Biography

The fate of Benjamin Gokkes and his wife Eva de Bock.

(Their son survived the Holocaust by hiding).

Benjamin Gokkes, son of David Gokkes and Rachel Rimini, was born on 6 August 1905 in Amsterdam. He was a teacher by profession. When his parents moved from Uithoornstraat 6 to Newtonstraat 62 on 6 September 1932, Benjamin also moved to another address: Pythagorasstraat 10 in Amsterdam, where he was given living space with the family of the teacher OLO Jacob Isaac Arenowitz. But on 26 October 1932 he left for Breda, where he lived at St. Jozefstraat 8. He married Eva Bokkie, a daughter of Isaac Bokkie and Hanna Stuiver, on 8 August 1933 in Amsterdam. Her surname Bokkie was changed to De Bock by K.B. in 1936. Their son David Jacques André Gokkes was born on 5 August 1938.

Benjamin Gokkes went into hiding with his family but was arrested by betrayal and ended up in Westerbork with his wife on 7 November 1942 as a “penal case”. His don David survived the Shoah because he was still in hiding. Benjamin and his family were “gesperrt{ (exempted from deportation) because of his position (rector (head master) of the Jewish Lyceum in Den Bosch since 20 November 1941 and teacher at the Jewish H.B.S. in Amsterdam since 15 September 1942.

His Jewish Council registration card contained the following notes: (efforts to escape deportation)

7 November 1942: As head master of Jewish Gymnasium Den Bosch, had Sperr call-up for 19 October 1942.

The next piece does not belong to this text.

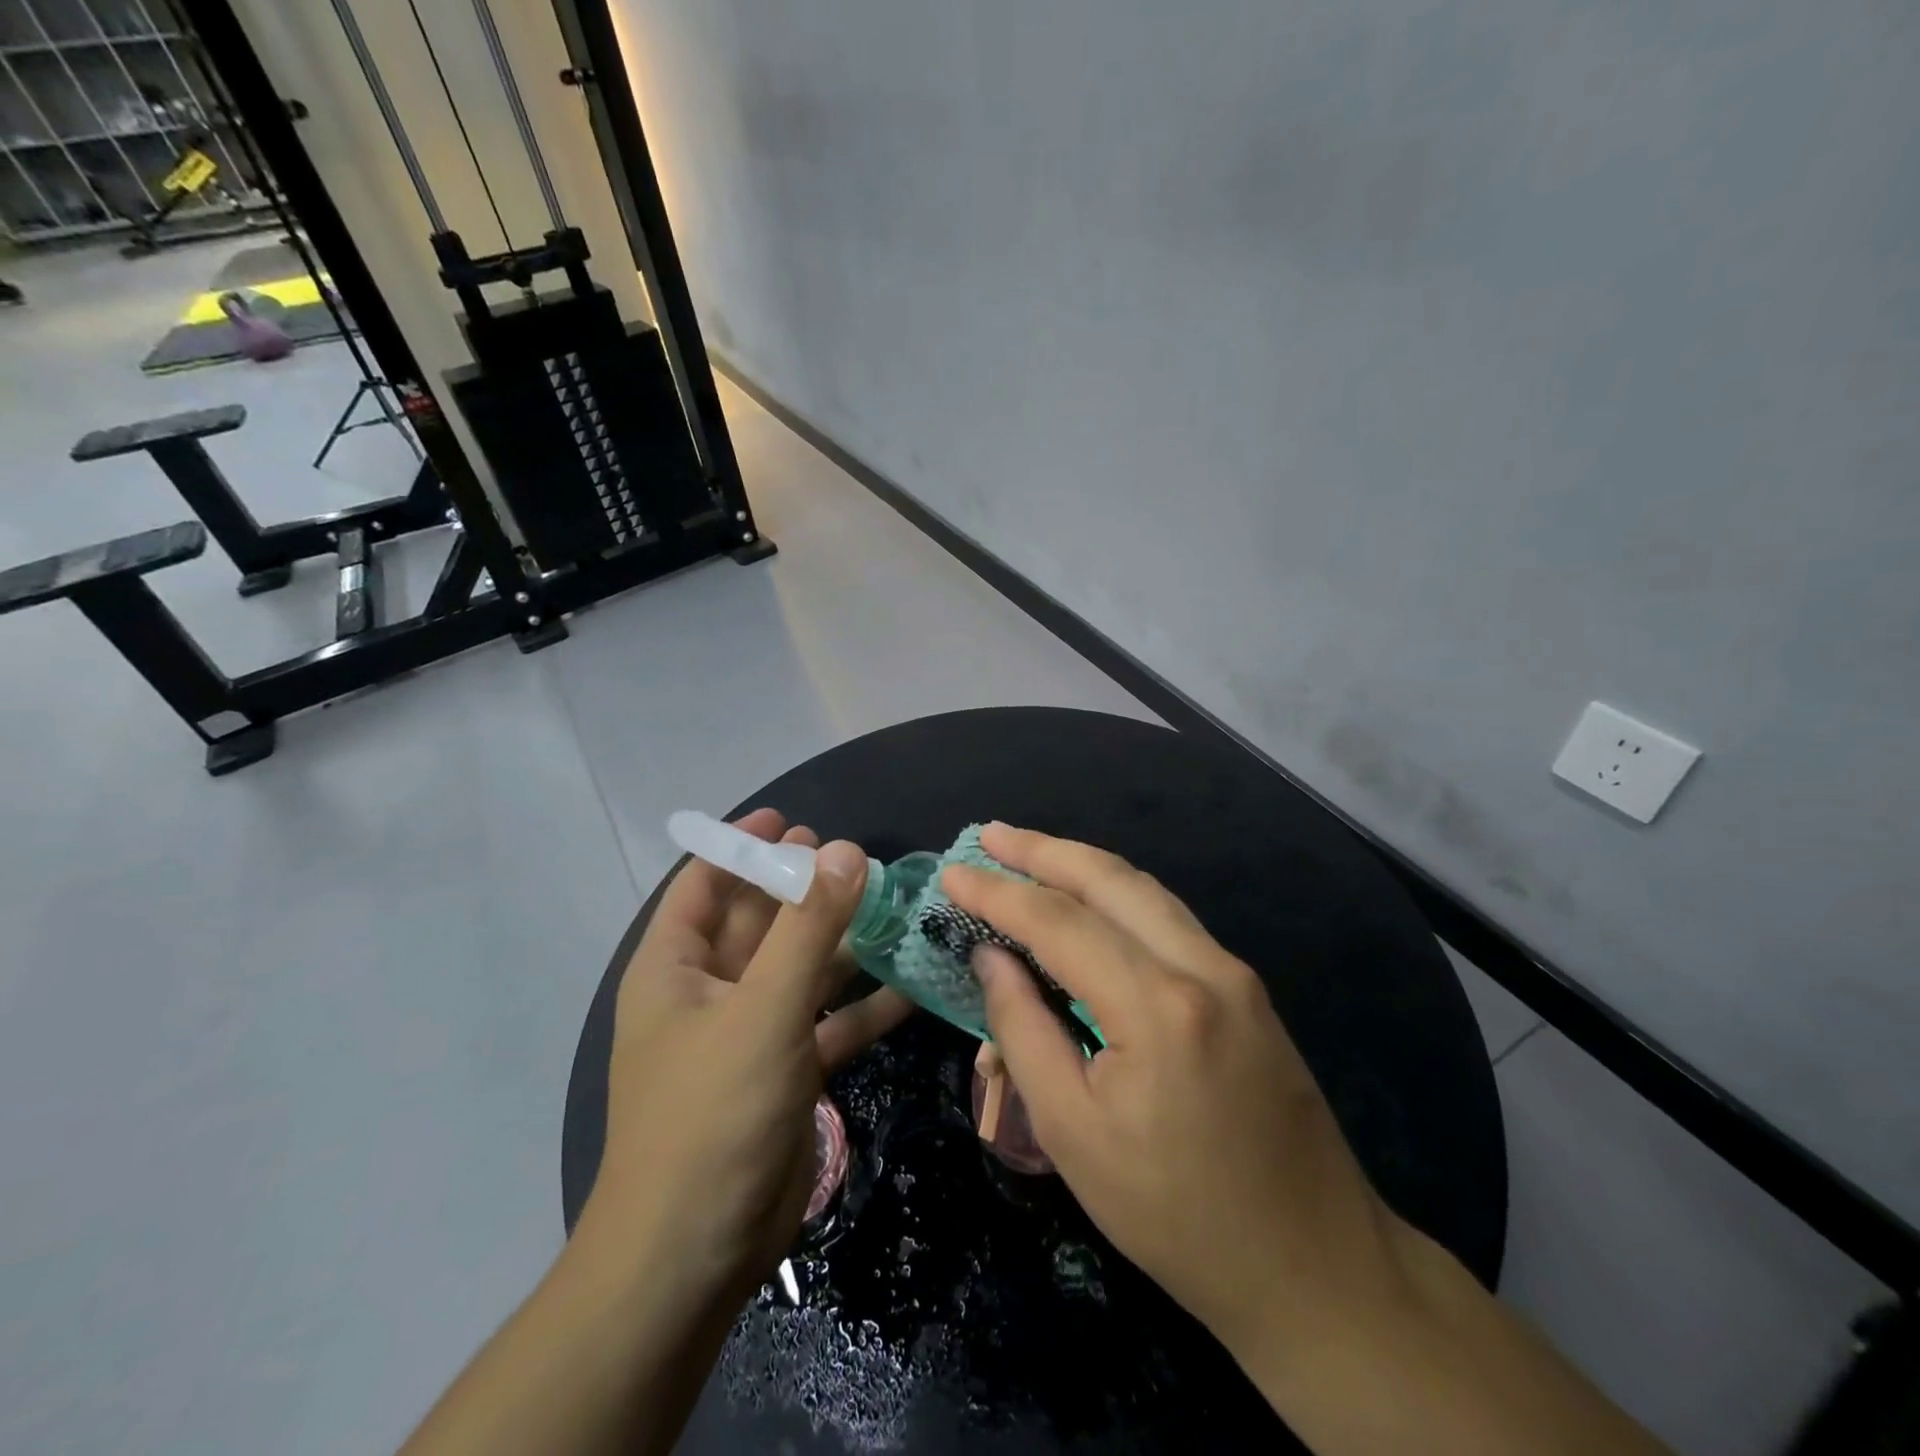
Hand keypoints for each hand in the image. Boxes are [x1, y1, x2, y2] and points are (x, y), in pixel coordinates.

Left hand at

7 November 1942: intervene by request of v.d. Lane

10 November 1942: nothing yet available on 8 November.

11 November 1942: Call was passed on but nothing could be done. Is “S case”. (Penal case).

13 November 1942: Anfrage (inquiry) still in Westerbork

But Benjamin Gokkes had already been deported to Auschwitz on 10 November 1942. That transport was one of the so-called Cosel transports, with 758 deportees, of which 180 men between the ages of 15 and 50, fit for work were forced to leave the train in Cosel, located ± 80 km west of Auschwitz, to be employed as forced laborers in surrounding labor camps in Upper Silesia.

Benjamin Gokkes, then 37, was one of the 180 men who were taken from the train in Cosel. They all ended up first in St. Annaberg, a camp where work was being done on the “Reichs Autobahn”. From the statements of the 9 survivors of the transport of 10 November 1942, it can be deduced that the further route they had to follow to the various labor camps was via St. Annaberg to Johannsdorf, Klein Mangersdorf, Oderberg, Malapane, Seibersdorf and Blechhammer, and some to the Gross Rosen resort.

Benjamin Gokkes eventually ended up in the Neukirch forced labor camp, near what was then Breslau, which at the time belonged to the so-called Gross-Rosen complex. Near Breslau there was a quarry where men from the Cosel group died. Benjamin ultimately lost his life there on 8 March 1943 and ended up in a mass grave, located at the Jewish Cemetery on Flughafenstrasse in Breslau.

His wife Eva de Bock was deported from Westerbork only a month later with the last transport of 1942. She went to Auschwitz with the transport of 12 December 1942 and was immediately murdered in the gas chambers of Auschwitz-Birkenau upon arrival there on 15 December 1942. Their son David Jacques André Gokkes, who was born in Breda on 5 August 1938, was able to survive the Holocaust by going into hiding.

Sources include the City Archive of Amsterdam, family registration cards of David Gokkes (1861) and Benjamin Gokkes; registration in the Municipality of Breda of Benjamin Gokkes at St. Jozefstraat 8 per 26 Oct. 1932; Marriage certificate Amsterdam 1933, 6200-2d, deed 451 dated 8 Aug. 1933/Gokkes x Bokkie; the file cabinet of the Jewish Council, registration cards of Benjamin Gokkes, Eva Gokkes-de Bock and David Jacques André Gokkes and the publication of the Dutch Red Cross, edited October 1952, “Auschwitz III” deportation transports in the so-called Cosel period; the Wikipedia website Jodentransporten vanuit Nederland.nl/12 Dec. 1942 and the death certificates made out in Breada, nr. B4 of 4 January 1951 for Eva Gokkes-de Bock and nr. B26 of 17 January 1952 for Benjamin Gokkes.